Somehow this thread got me thinking about all the jokes I heard about Chuck Norris beard. lol


----------



## SilentWitness (Dec 27, 2009)




----------



## ratbag (Aug 2, 2009)

If I were a guy, I would have the grandest beard ever.


----------



## pollster (Oct 4, 2009)

zookeeper said:


> As I regrow my facial hair I'm reminded of all the reasons why it's so much better.
> 
> 10 Very Good Reasons Why You Should Grow a Giant Beard
> 
> It's like having machine guns on your face!!!


Reasons 2 and 9 are not so bad either.



Estelle said:


> If I were a guy, I would have the grandest beard ever.


Me too. It would be just my luck that I would only be able to grow the lamest beard ever though.


----------



## Perfectionist (Mar 19, 2004)

I know deep, deep down in my heart that my soulmate is a beard.


----------



## nothing to fear (Mar 23, 2005)

*sigh* number 2 is so true.


----------



## papaSmurf (Jun 16, 2008)

I feel this would be appropriate here:


















http://www.qwantz.com/index.php?comic=853


----------



## Blackvixzin (Sep 12, 2009)

How do you people find this stuff? XD


----------



## leonardess (Jun 30, 2009)

I'm not a guy, and I still grow the grandest beard ever.


----------



## estse (Nov 18, 2003)

I shaved today.


----------



## anonymid (Oct 16, 2005)

Mercurochrome said:


> I shaved today.


Me too!


----------



## papaSmurf (Jun 16, 2008)

Mercurochrome said:


> I shaved today.


Me as well, sadly. Someday, however, I will let that glorious, follicular beast run free.


----------



## ratbag (Aug 2, 2009)

papaSmurf said:


> Me as well, sadly. Someday, however, I will let that glorious, follicular beast run free.
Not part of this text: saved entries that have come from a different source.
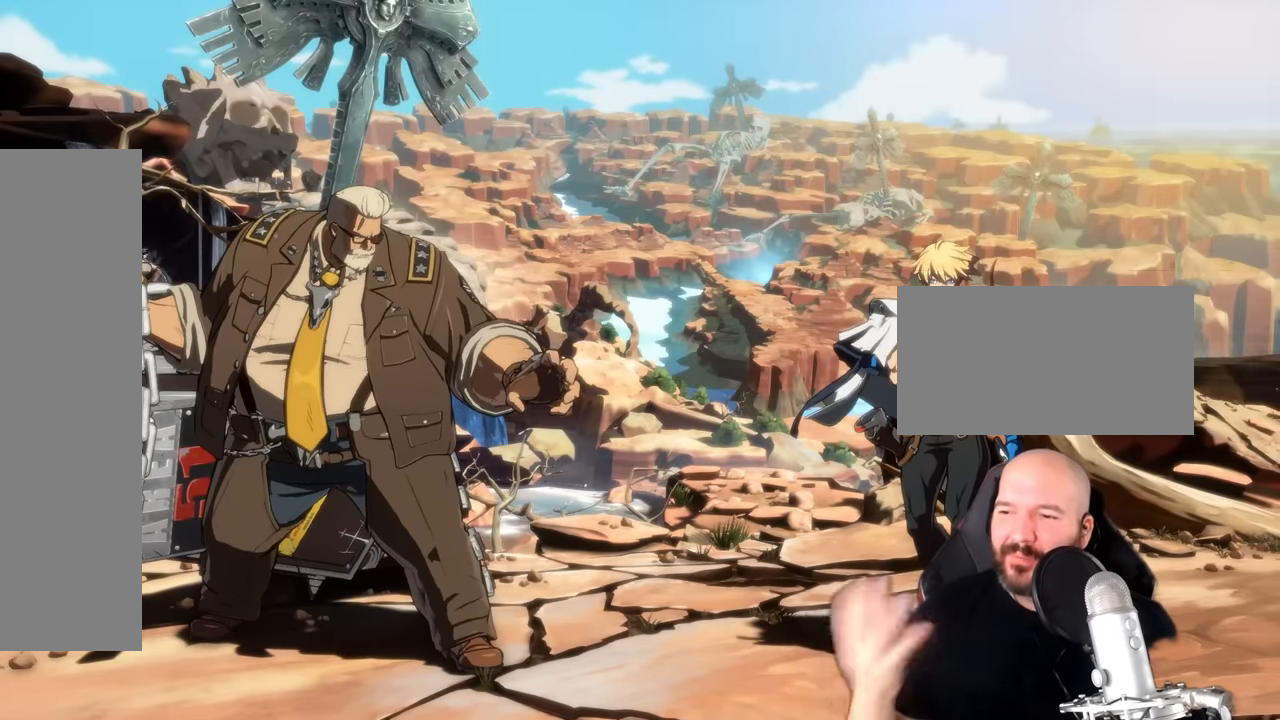
{"buttons": [], "left_stick": "center"}
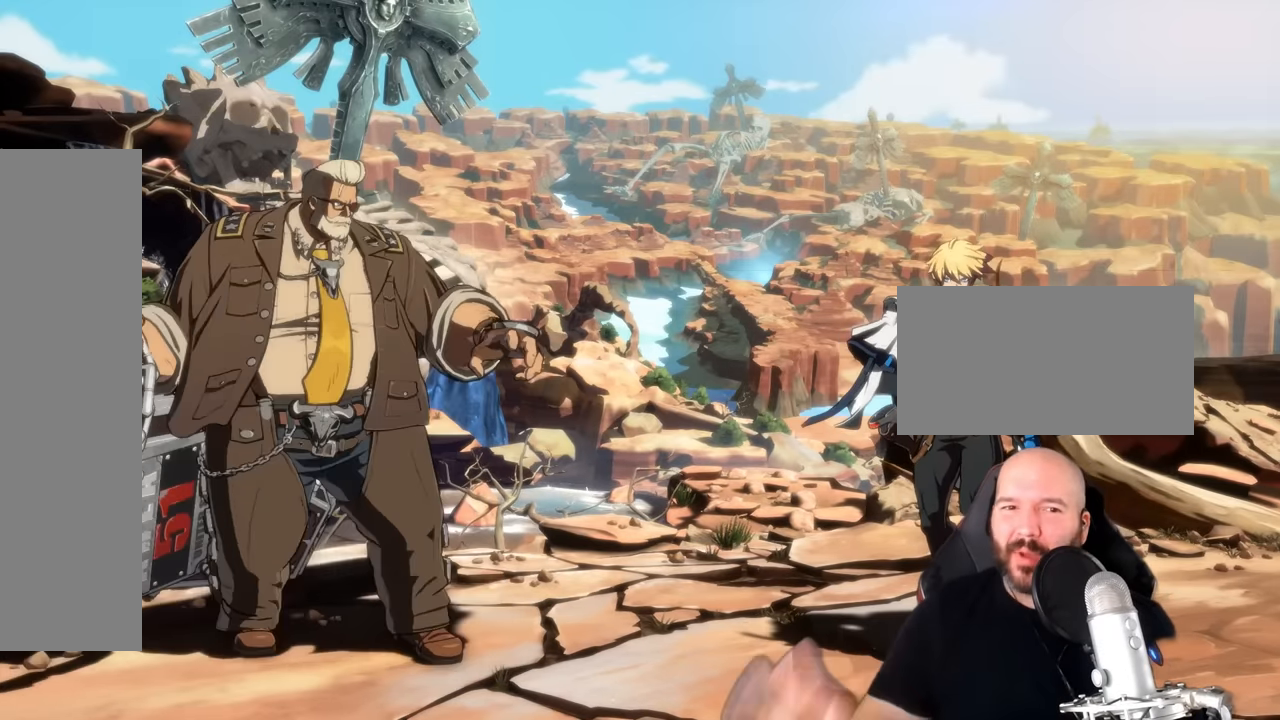
{"buttons": [], "left_stick": "center", "events": []}
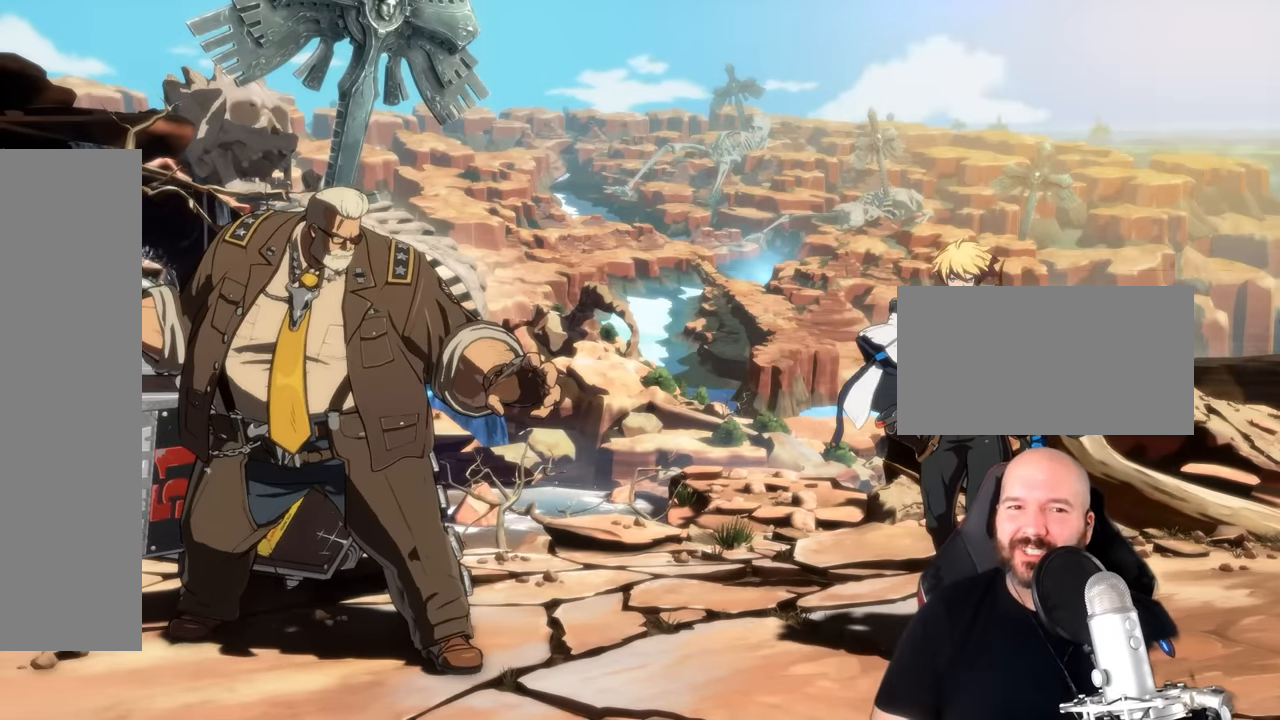
{"buttons": [], "left_stick": "center", "events": []}
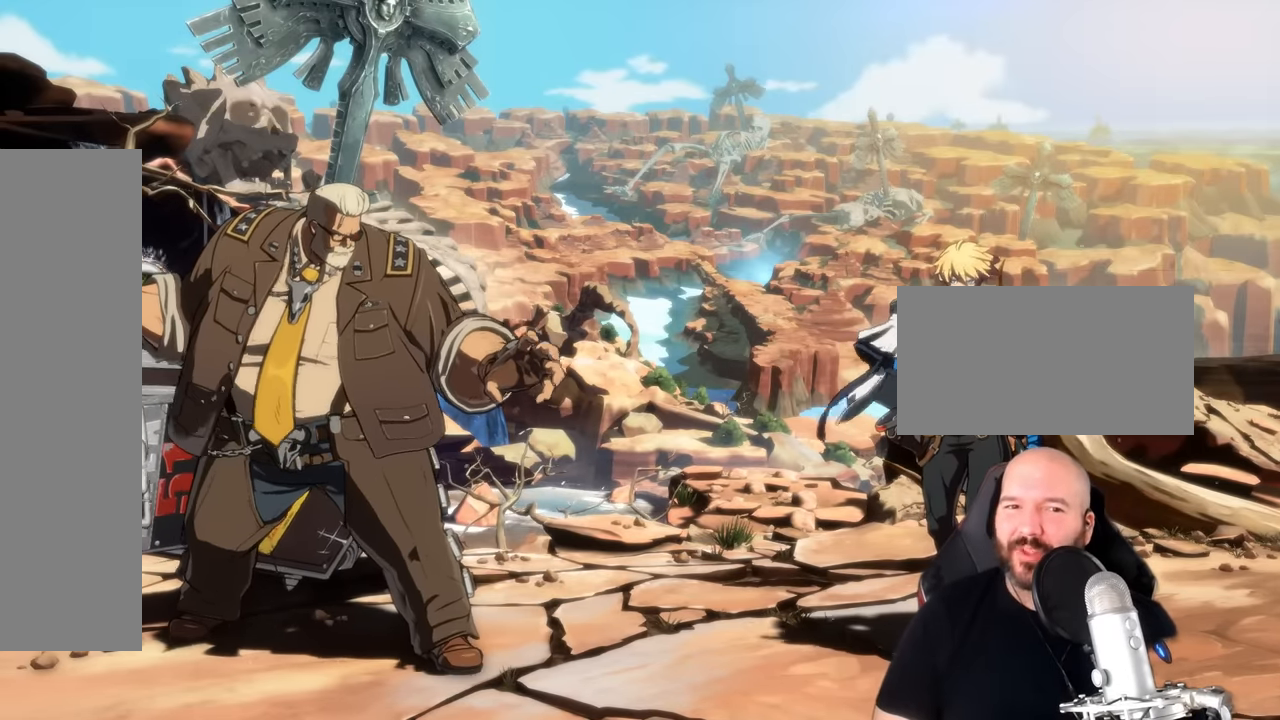
{"buttons": [], "left_stick": "center", "events": []}
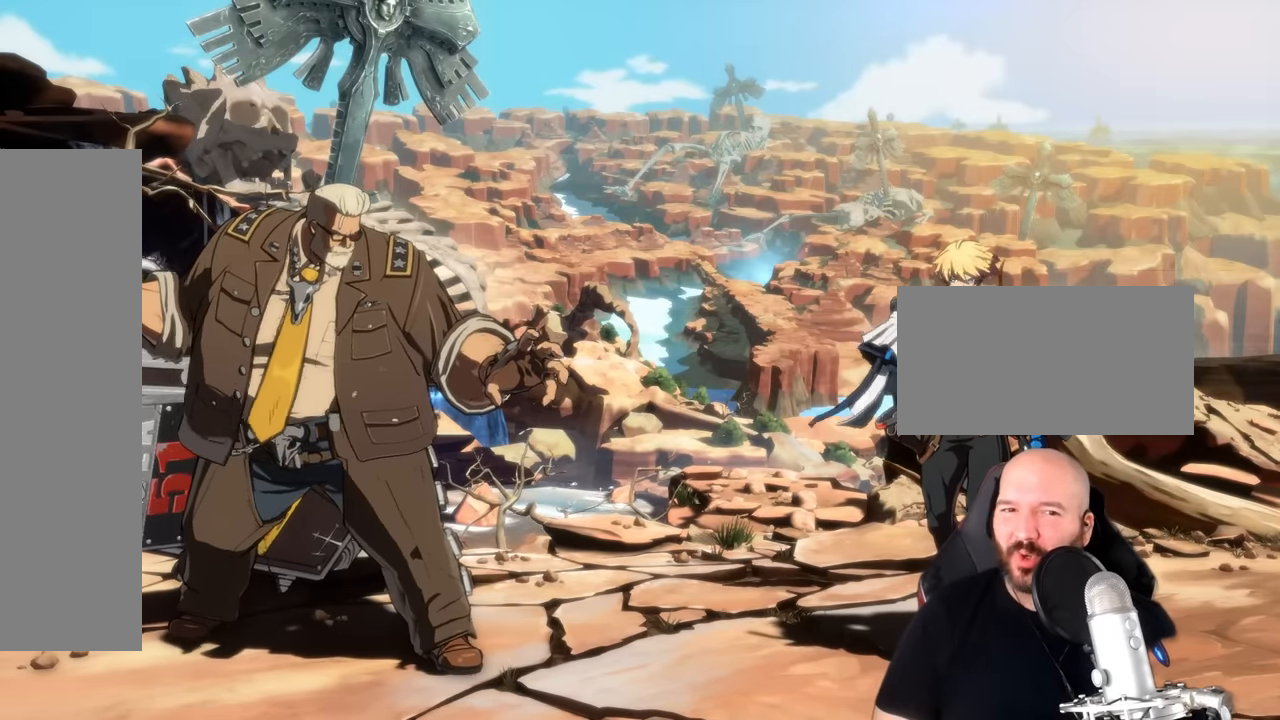
{"buttons": [], "left_stick": "center", "events": [[350, "left_stick", "right"], [450, "left_stick", "center"]]}
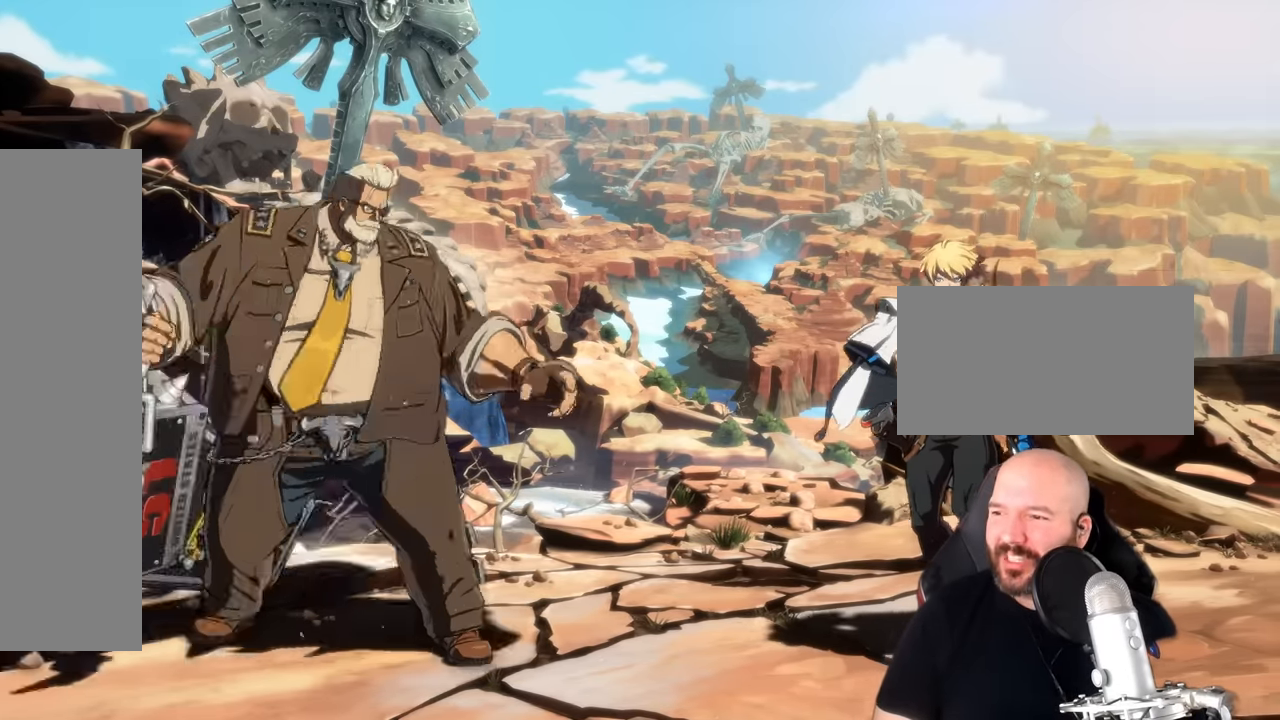
{"buttons": [], "left_stick": "center", "events": []}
I shed a single tear for you.:cry
And your beard.


----------



## erasercrumbs (Dec 17, 2009)

Oddly enough, I shaved off my goatee of three years yesterday. You know, I'd almost forgotten how much my face looks like a ham pancake without it.


----------



## SilentWitness (Dec 27, 2009)

I like no. 5, 6 and 9. Beards make great disguises, and some guys look distinguished if it's well groomed.


----------



## leonardess (Jun 30, 2009)

I shaved today. broke the chainsaw.


----------



## WineKitty (Nov 26, 2004)

I really like facial hair on a guy. Beards are a plus in my book. ;D


----------



## whiteWhale (Nov 19, 2009)

Is it a coincidence that you posted this a day before Februhairy?


----------



## Amelia (Nov 24, 2003)

Beards are for women too.


----------



## pollster (Oct 4, 2009)

It's been too long since I watched that movie.


----------



## Atticus (Nov 10, 2003)

I too shaved this morning and I sit here now pathetically enjoying bubbles and totally unprepared for any crisis. I thought I knew regret, but I was wrong.


----------